Birkenstock Holding (NYSE:BIRK) reported better-than-anticipated revenue and adjusted EBITDA for the fiscal first quarter and reiterated its outlook for 2024.
BIRK shares rose 0.5% in premarket trading Thursday.
For the Q1, the shoemaker revealed a loss per share of $0.04. Revenue came in at $302.9 million, up 26% year-over-year, and topping the consensus estimate of $288.2 million.
The adjusted EBITDA stood at €81 million, also surpassing the predicted €75.9 million.
Birkenstock said its direct-to-consumer (DTC) sales grew 30% on a constant currency basis, increasing DTC's share of total revenue by 100 basis points to 53%.
This growth was complemented by a 22% rise in business-to-business (B2B) revenue on a constant currency basis.

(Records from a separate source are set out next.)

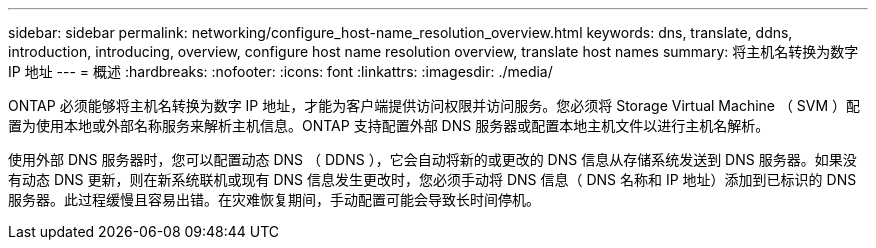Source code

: ---
sidebar: sidebar 
permalink: networking/configure_host-name_resolution_overview.html 
keywords: dns, translate, ddns, introduction, introducing, overview, configure host name resolution overview, translate host names 
summary: 将主机名转换为数字 IP 地址 
---
= 概述
:hardbreaks:
:nofooter: 
:icons: font
:linkattrs: 
:imagesdir: ./media/


[role="lead"]
ONTAP 必须能够将主机名转换为数字 IP 地址，才能为客户端提供访问权限并访问服务。您必须将 Storage Virtual Machine （ SVM ）配置为使用本地或外部名称服务来解析主机信息。ONTAP 支持配置外部 DNS 服务器或配置本地主机文件以进行主机名解析。

使用外部 DNS 服务器时，您可以配置动态 DNS （ DDNS ），它会自动将新的或更改的 DNS 信息从存储系统发送到 DNS 服务器。如果没有动态 DNS 更新，则在新系统联机或现有 DNS 信息发生更改时，您必须手动将 DNS 信息（ DNS 名称和 IP 地址）添加到已标识的 DNS 服务器。此过程缓慢且容易出错。在灾难恢复期间，手动配置可能会导致长时间停机。
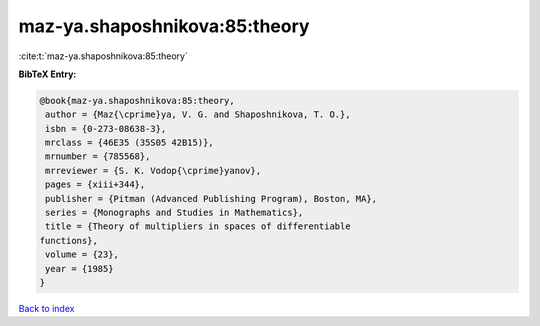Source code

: maz-ya.shaposhnikova:85:theory
==============================

:cite:t:`maz-ya.shaposhnikova:85:theory`

**BibTeX Entry:**

.. code-block:: bibtex

   @book{maz-ya.shaposhnikova:85:theory,
    author = {Maz{\cprime}ya, V. G. and Shaposhnikova, T. O.},
    isbn = {0-273-08638-3},
    mrclass = {46E35 (35S05 42B15)},
    mrnumber = {785568},
    mrreviewer = {S. K. Vodop{\cprime}yanov},
    pages = {xiii+344},
    publisher = {Pitman (Advanced Publishing Program), Boston, MA},
    series = {Monographs and Studies in Mathematics},
    title = {Theory of multipliers in spaces of differentiable
   functions},
    volume = {23},
    year = {1985}
   }

`Back to index <../By-Cite-Keys.html>`__
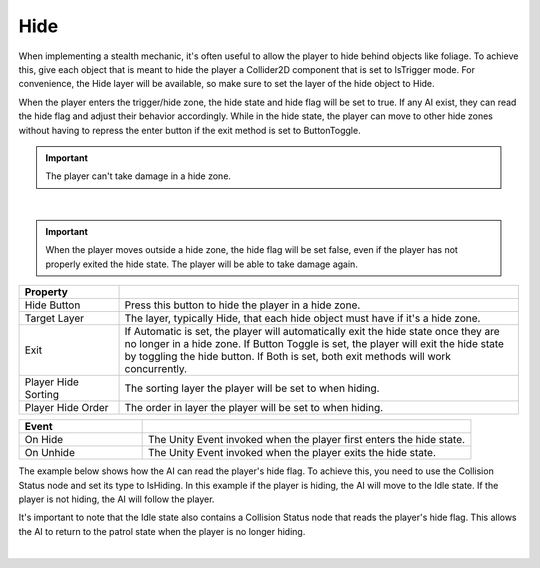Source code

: Hide
++++

When implementing a stealth mechanic, it's often useful to allow
the player to hide behind objects like foliage. To achieve this, give 
each object that is meant to hide the player a Collider2D component that is set 
to IsTrigger mode. For convenience, the Hide layer will be available, so
make sure to set the layer of the hide object to Hide.

When the player enters the trigger/hide zone, the hide state and hide flag 
will be set to true. If any AI exist, they can read the hide flag and adjust 
their behavior accordingly. While in the hide state, the player can move 
to other hide zones without having to repress the enter button if the exit 
method is set to ButtonToggle.

.. important::
   The player can't take damage in a hide zone.

.. image:: ../images/HideCollider.png
   :align: center
   :width: 100%
   
|

.. important::
   When the player moves outside a hide zone, the hide flag will be set false, even if 
   the player has not properly exited the hide state. The player will be able to take damage again.

.. list-table::
   :widths: 25 100
   :header-rows: 1

   * - Property
     - 

   * - Hide Button
     - Press this button to hide the player in a hide zone.

   * - Target Layer
     - The layer, typically Hide, that each hide object must have if it's a hide zone.

   * - Exit
     - If Automatic is set, the player will automatically exit the hide state once they are no longer in a hide zone.
       If Button Toggle is set, the player will exit the hide state by toggling the hide button. 
       If Both is set, both exit methods will work concurrently.

   * - Player Hide Sorting
     - The sorting layer the player will be set to when hiding.

   * - Player Hide Order
     - The order in layer the player will be set to when hiding.

.. list-table::
   :widths: 75 200
   :header-rows: 1

   * - Event
     - 
   * - On Hide
     - The Unity Event invoked when the player first enters the hide state.

   * - On Unhide
     - The Unity Event invoked when the player exits the hide state.

The example below shows how the AI can read the player's hide flag. To achieve this, 
you need to use the Collision Status node and set its type to IsHiding. In this example 
if the player is hiding, the AI will move to the Idle state. If the player is not hiding, 
the AI will follow the player.

It's important to note that the Idle state also contains a Collision Status node that reads
the player's hide flag. This allows the AI to return to the patrol state when the 
player is no longer hiding.

.. image:: ../images/AIHideFlag.png
   :align: center
   
|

Still, the company’s gross profit margin saw a slight decline to 61.0% from 61.7%, which it attributed to adverse currency effects and temporary costs associated with capacity expansion.
Looking ahead, Birkenstock said it remains confident in its financial projections for 2024.
The company anticipates maintaining a gross profit margin above 60% and aims for an adjusted EBITDA margin in the low thirties, reaffirming its previous guidance.
“Our results for the first quarter of 2024 once again demonstrate the resilience of our business model and the strong sustained demand for our products. Given our engineered distribution model, demand continues to outpace supply in all regions, channels and categories,” said Oliver Reichert, CEO of Birkenstock Group.
“As previously communicated, our strategic investments into future growth are having a planned, temporary impact on our profitability,” he added.